Acid in the Style of David Tudor—Hecker
There’s nothing to kick off your collegiate career like an album with its head stuck so far up its own ass that its insert is a critical essay written by the auteur about the music he’s made. If you’re in it for the long haul, you better start digging deeper into abstract expressionist works of spastic electronic soundscapes, because once you hit senior year it’s all they play at parties and you don’t want to be the only one not singing along.
Monoliths and Dimensions—Sunn0)))
Now, I know what you’re all thinking, “Isn’t Sunn0))) that terrifying drone metal band whose members all dress up in robes, play a single sludgy note on guitar and then scream over it for 20 minutes at a time, all the while coaxing Satan himself into the realm of mortal men?” Well, maybe, but they’re also a great icebreaker band for all your future floor mates.

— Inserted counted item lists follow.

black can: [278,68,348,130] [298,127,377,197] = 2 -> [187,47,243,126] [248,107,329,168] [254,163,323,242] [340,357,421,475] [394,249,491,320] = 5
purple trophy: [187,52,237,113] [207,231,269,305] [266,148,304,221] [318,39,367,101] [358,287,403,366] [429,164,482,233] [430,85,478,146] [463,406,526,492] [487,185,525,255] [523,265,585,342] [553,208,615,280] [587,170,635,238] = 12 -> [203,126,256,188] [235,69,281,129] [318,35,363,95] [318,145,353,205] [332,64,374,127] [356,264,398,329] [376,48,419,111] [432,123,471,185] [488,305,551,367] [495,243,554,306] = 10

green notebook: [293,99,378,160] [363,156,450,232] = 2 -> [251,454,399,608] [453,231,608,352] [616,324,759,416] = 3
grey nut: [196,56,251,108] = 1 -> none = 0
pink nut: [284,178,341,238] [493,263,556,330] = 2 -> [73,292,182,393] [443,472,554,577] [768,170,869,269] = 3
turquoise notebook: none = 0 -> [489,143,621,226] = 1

There’s no better way to make friends than by blasting this on move in day!
Finally Rich—Chief Keef
Little known fact: Chief Keef, 17-year-old rapper with multiple arrests who was once sued for child support by a middle schooler, is actually the world’s youngest Harvard graduate. True story. Likewise, I can’t exactly prove this, but I’m fairly certain if you play his 2012 debut album backwards while simultaneously playing 2 Chainz’s Based on A T.R.U. Story, it will reveal to you the long sought alchemical method of turning trap music into gold, something good to know for any intro to Chemistry class.
Damaged—Black Flag
College is primarily a time when you’re allowed to break various things (be them possessions, your body or your parents’ bank accounts), so what better way to get in the spirit than listen to the ultimate “fuck you, smash things!” album? There’s nothing more hardcore than higher education, as Henry Rollins always says.
Is This It—The Strokes
College is a time for both mindless hedonistic bliss but also somber intellectual reflection on how, man, things just really aren’t as good as they used to be. Why can’t things be real, like they were back when our big siblings went to school in the early- to mid-2000s? That’s when life was really great. Hop on that nostalgia grind with The Strokes’ debut—a wholly original testament to the creativity of the noughties that will likely never be topped ever again because, dude, modern musicians just don’t get it.